WHAT YOU WILL DO: Retype the lines below without changing a character, and leave out the pictures.

***** DATA EXTRACT *****

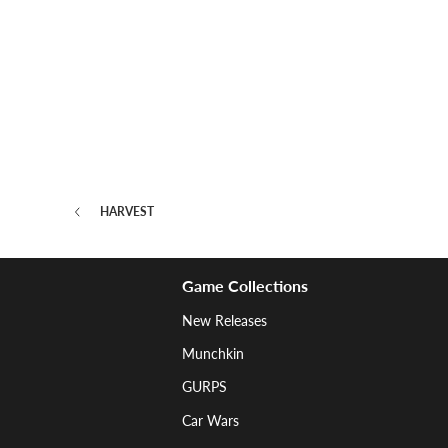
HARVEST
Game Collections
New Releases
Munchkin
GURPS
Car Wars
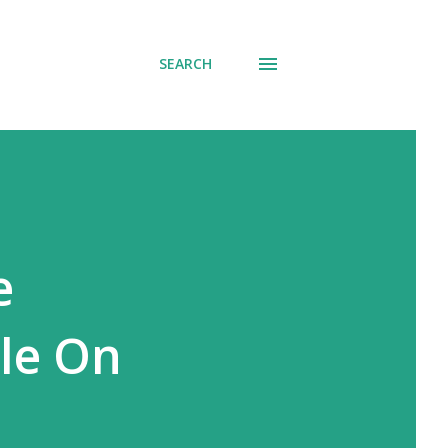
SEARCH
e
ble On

*****

ANSWER AREA:
HARVEST
Game Collections
New Releases
Munchkin
GURPS
Car Wars
SEARCH
e
ble On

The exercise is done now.